If that happens, they say, Canada's already stressed systems would come under further pressure and potentially intensify a backlash against newcomers.
About 1.7 million illegal migrants to the United States – the vast majority of them Mexicans – are either registered or qualify for registration under a five-year-old policy called Deferred Action for Childhood Arrivals or DACA. The program, which Trump wants ended, allows them to obtain work permits and protects them from deportation.
If even a fraction of those look north, it would still be a significant number of so-called Dreamers who might try to make Canada home.
Guidy Mamann, an immigration lawyer and policy analyst in Toronto, says he has already started getting calls and emails asking if Canada is an option.
"Now that there is a real question as to whether or not there is a permanent solution for these DACA kids, many of them are going to start to look towards Canada for both legal and possibly illegal entry," Mamann said. "I suspect that we're going to start seeing a real flow at this point because there is so much uncertainty."
Younger Mexicans in the U.S. – those without completed higher education or solid work experience – are unlikely to qualify under Canada's normal immigrant requirements.
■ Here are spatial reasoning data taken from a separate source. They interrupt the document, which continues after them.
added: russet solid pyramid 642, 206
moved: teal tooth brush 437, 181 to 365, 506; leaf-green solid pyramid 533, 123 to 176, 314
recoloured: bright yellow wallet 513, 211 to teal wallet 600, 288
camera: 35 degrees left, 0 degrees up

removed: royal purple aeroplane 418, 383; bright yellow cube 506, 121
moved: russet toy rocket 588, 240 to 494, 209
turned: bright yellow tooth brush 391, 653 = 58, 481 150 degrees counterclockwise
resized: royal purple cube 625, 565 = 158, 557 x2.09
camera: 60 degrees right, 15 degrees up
As a result, some might opt to claim refugee status, a process likely to take several years to play out, even for those whose claims are rejected.
Martha Batiz, an award-winning Mexican-Canadian writer and academic, said Canada would do well to put a system in place to welcome Dreamers, many of whom have grown up in the U.S. and are therefore culturally adapted and speak English as well as Spanish.
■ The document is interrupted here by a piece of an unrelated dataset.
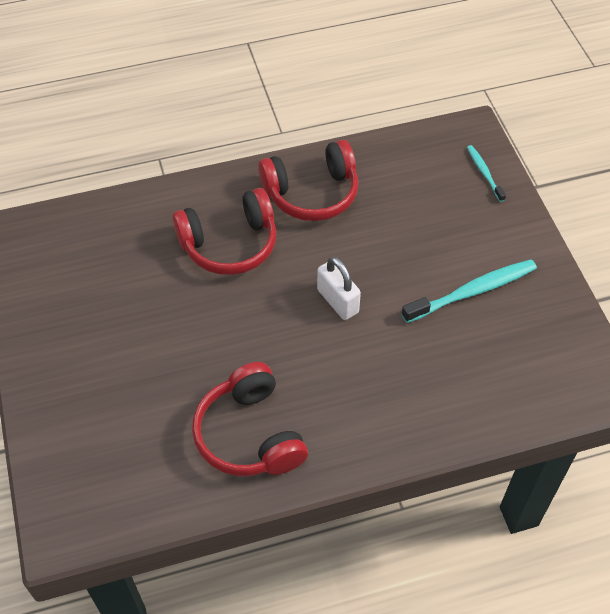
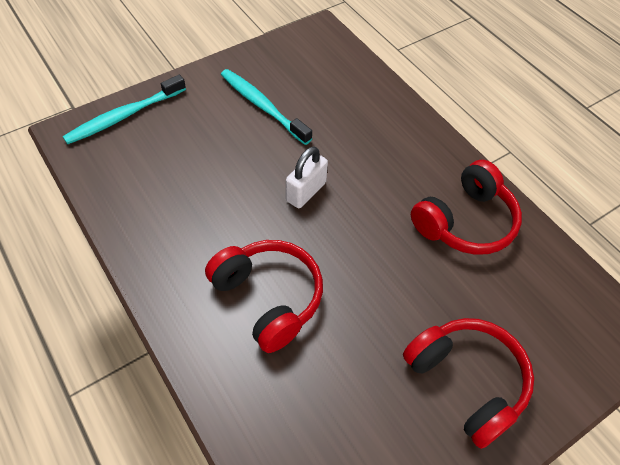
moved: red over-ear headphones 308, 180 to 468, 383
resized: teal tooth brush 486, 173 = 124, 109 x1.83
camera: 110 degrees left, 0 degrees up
Otherwise, she said, they might feel desperate enough to create the kind of risky and uncontrolled influx recently seen with Haitian and African migrants.
"Canada has to step up," Batiz said. "It would be better to have some system in place, even if it's an imperfect system, so that (Dreamers) can apply legally, and Canada can decide who they are going to welcome."
Latest statistics from the Immigration and Refugee Board show a dramatic increase in asylum requests from Mexicans. In 2016, for example, 242 Mexicans applied for refugee status. Almost three times as many – 660 – such claims were recorded in the first seven months of this year alone.
Part of the increase stems from Canada's decision to lift a visa requirement last December, making it easier for Mexicans to come to Canada and claim asylum here. A spokeswoman said the board did not keep data on how many of the claimants had come from the U.S. Nevertheless, roughly six Mexican refugee claims are turned down for each one deemed founded, figures show.
Other reported figures indicate a surge in detentions of Mexican nationals by Canadian border agents this year. Canada Border Service Agency said it could not immediately respond to a request for further information.
For the moment, at least, Dreamers have some breathing room because Trump has given Congress six months to come up with a plan to deal with them. As a result, Mamann said, the real pressure on Canada is likely to grow as the deadline nears, further straining Canada's immigration and refugee systems, and the goodwill of Canadians.
"If we feel that we are being taken advantage of," Mamann said, "we'll shut the door and that will hurt legitimate refugees."
The issue is already a political flashpoint.
For example, the Parti Quebecois blamed Prime Minister Justin Trudeau's tweet welcoming the world's persecuted people for a torrent of asylum seekers – including thousands of Haitians from the U.S. – into Quebec. PQ Leader Jean-Francois Lisee said last week that many were "victims" of false hope given them by the federal government. On the other hand, Ontario Sen. Ratna Omidvar said this week that Canada should put out the welcome mat for 30,000 Dreamers.